Petista é assassinado por bolsonarista no Mato Grosso
Um dia após a fala de Bolsonaro sobre "extirpar" petistas, Rafael Silva de Oliveira, defensor de Bolsonaro (PL), assassinou Benedito Cardoso dos Santos, este eleitor de Lula (PT), a facadas e machadadas. O caso ocorreu na Zona Rural de Confresa (MT).
Em entrevista à Fórum, o delegado Victor Oliveira, da Delegacia Municipal de Confresa e responsável pelo caso, revelou mais detalhes do crime a partir do depoimento do autor. “Tudo começou na manhã do dia 8 de setembro, por volta das 6h, quando o autor [do crime, Rafael Silva de Oliveira] compareceu no hospital [de Confresa] para receber atendimento médico. A Polícia Militar já estava no hospital e tinha conhecimento de que tinha uma vítima de homicídio na Zona Rural. Então, a PM ligou os fatos e apresentou a suspeita pra gente aqui na Polícia Civil”, conta Oliveira.
Com o alerta em mãos, o delegado conta que eles foram até a chácara onde ocorreu o assassinato. “Nós, com equipe de investigador bastante experiente nesses crimes de homicídios, deslocamos até o local do fato, onde estava o corpo da vítima e lá nós logramos êxito em encontrar as armas do crime: um machado e uma faca.
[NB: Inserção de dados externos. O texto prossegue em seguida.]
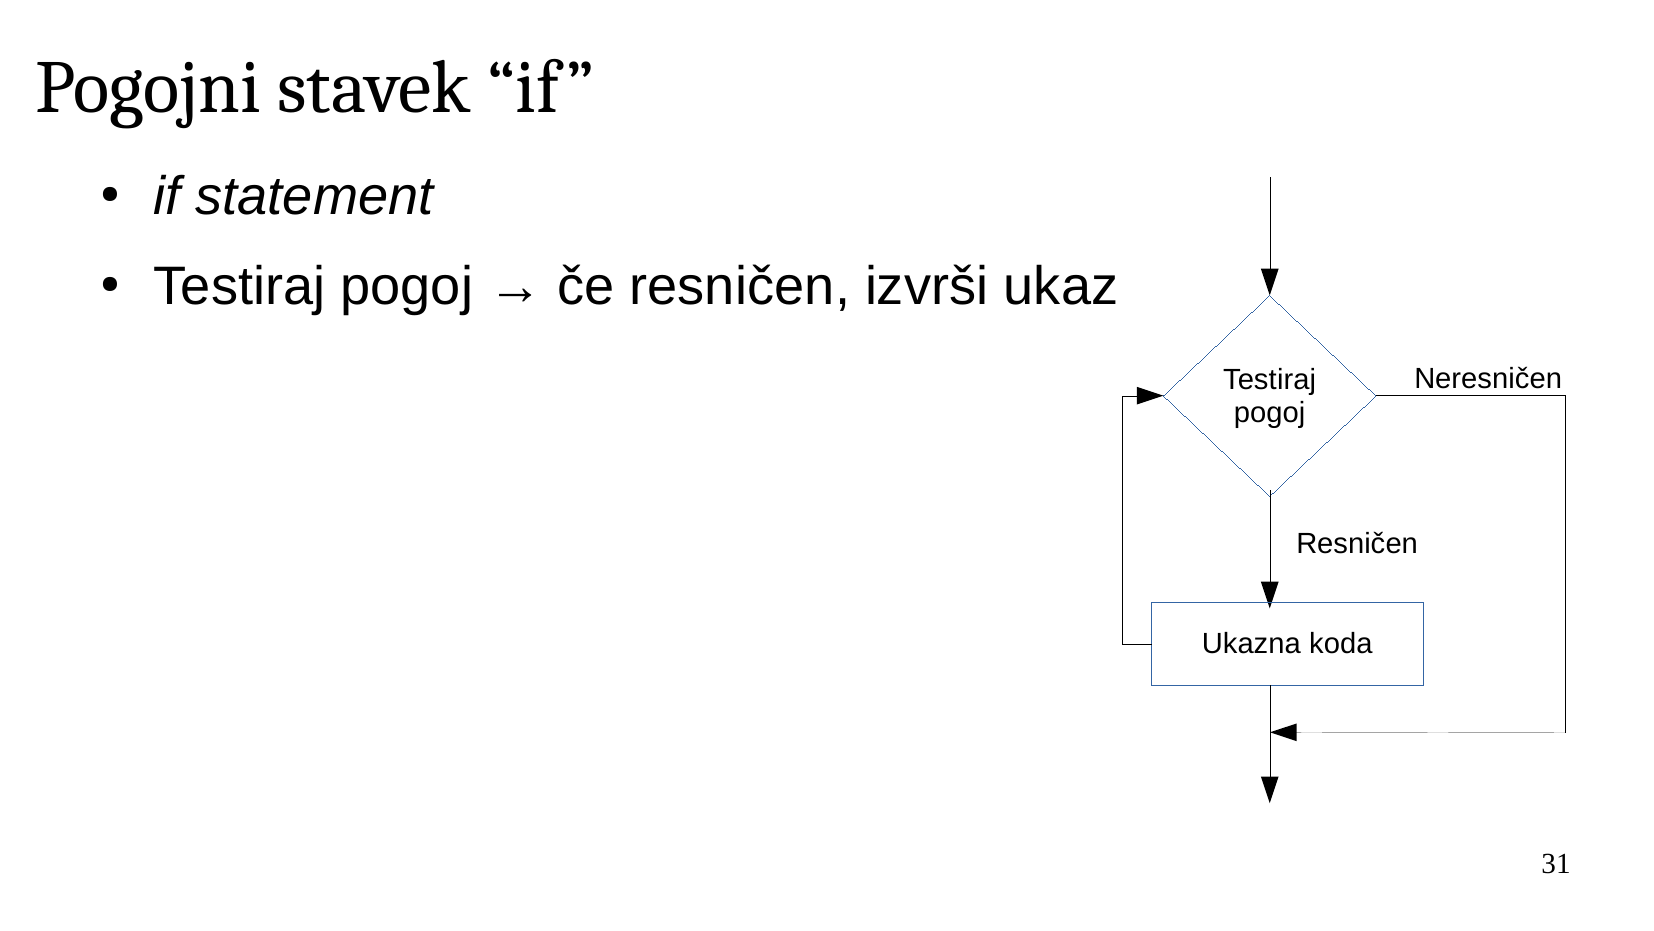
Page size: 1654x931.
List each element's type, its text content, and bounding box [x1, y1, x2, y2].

Também encontramos outros elementos que apontava para o suspeito como sendo o autor do crime”, revela o delegado responsável pelo caso.
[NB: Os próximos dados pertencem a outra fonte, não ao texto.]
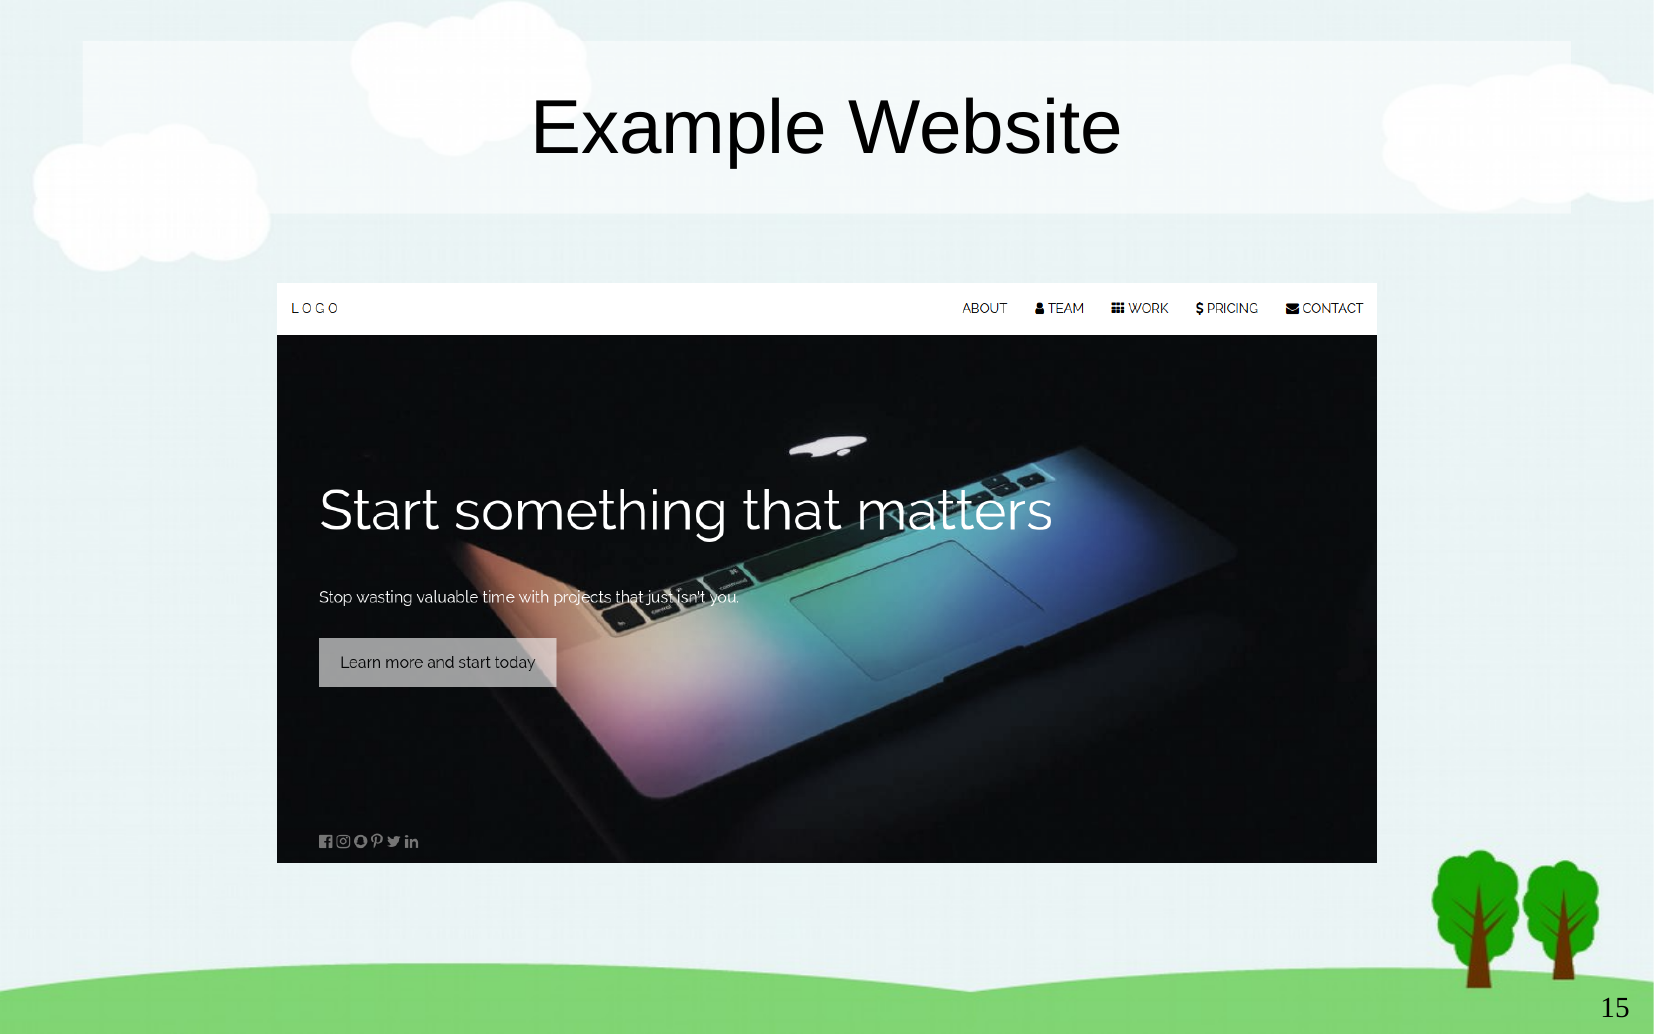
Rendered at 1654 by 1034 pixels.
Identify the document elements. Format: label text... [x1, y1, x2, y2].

title Example Website [82, 41, 1571, 214]
picture [0, 0, 1654, 1034]
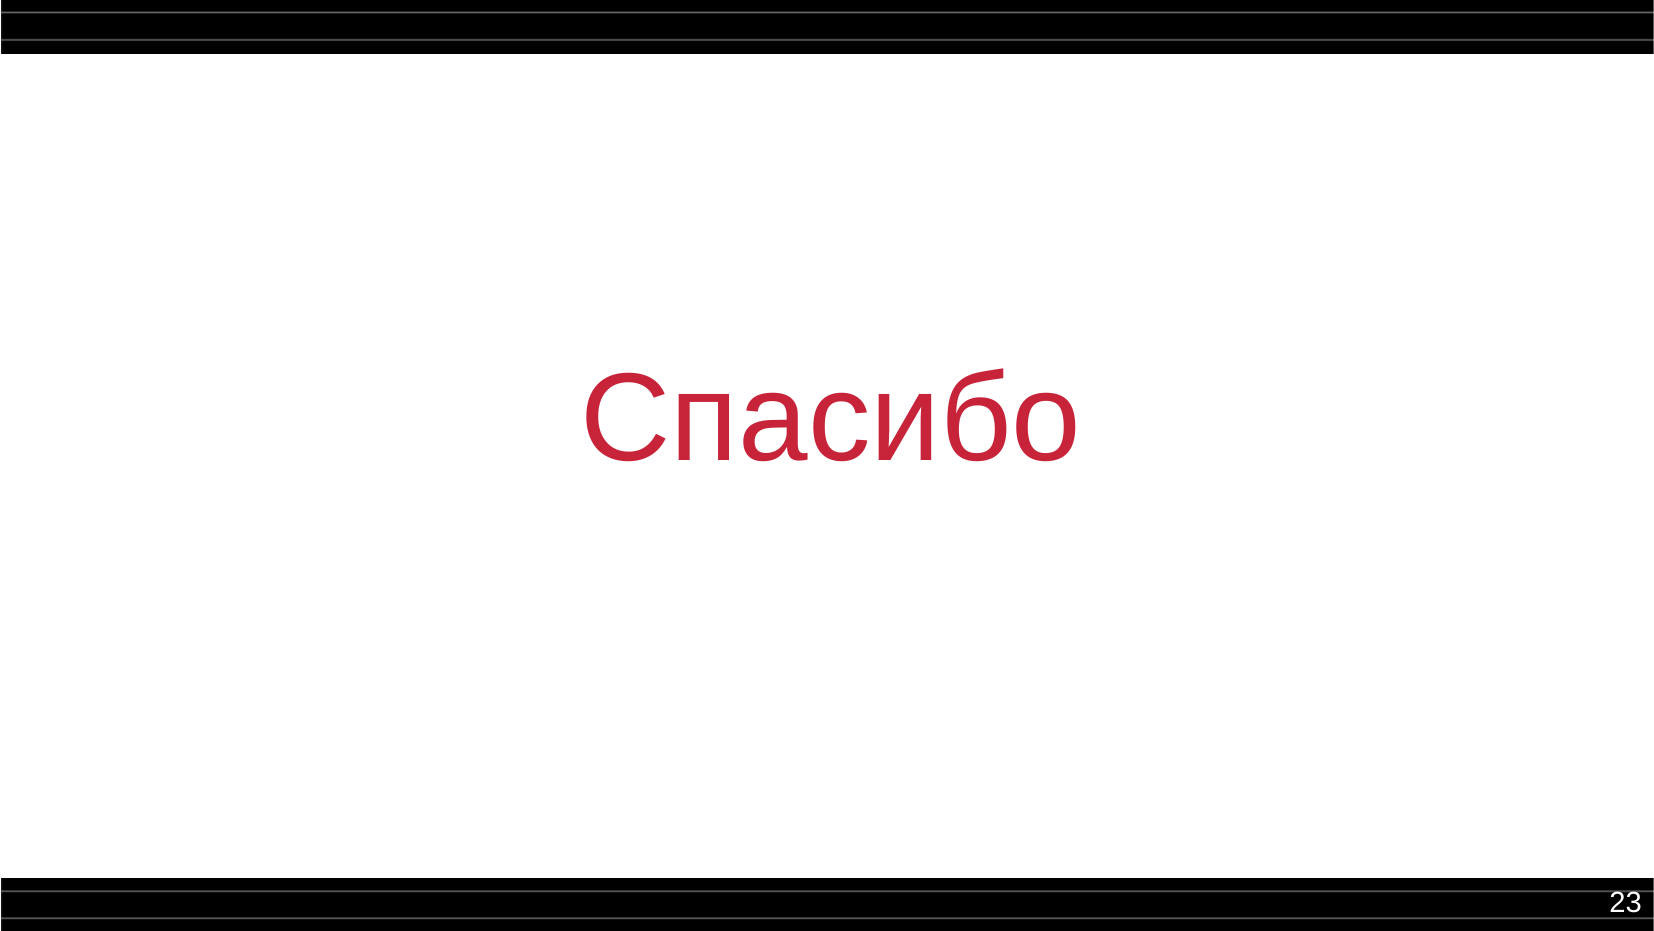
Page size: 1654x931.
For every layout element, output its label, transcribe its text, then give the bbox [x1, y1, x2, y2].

picture [1, 0, 1654, 54]
title Спасибо [86, 339, 1576, 496]
picture [1, 878, 1654, 931]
Primeiramente, Rafael negou a autoria do crime e declarou que o seu colega de trabalho, Benedito, tinha sido assassinato por homens que tinham invadido a chácara. Sobre as marcas em seu corpo, o assassino declarou que os invasores também tinham tentado dar cabo em sua vida. Porém, com as evidências descobertas pela polícia, o bolsonarista assumiu a autoria do crime.
“Ele viu que não adiantava mais negar e resolveu confessar os fatos. Segundo ele [Rafael Silva, autor do crime] tudo começou na noite do 7 de setembro quando eles estavam juntos e sozinhos nessa chácara e estavam falando sobre política. Quando a vítima estava defendendo o candidato Lula e o suspeito, autor do crime, defendendo o candidato Bolsonaro. A partir de um momento, a vítima desferiu um soco na cara do autor, que revidou com outro soco. Após isso, a vítima pegou uma faca que estava sobre a mesa e o autor foi pra cima para tomar a faca. O autor conseguiu tomar a faca e a vítima saiu correndo e o autor saiu correndo atrás dela”, conta o delegado.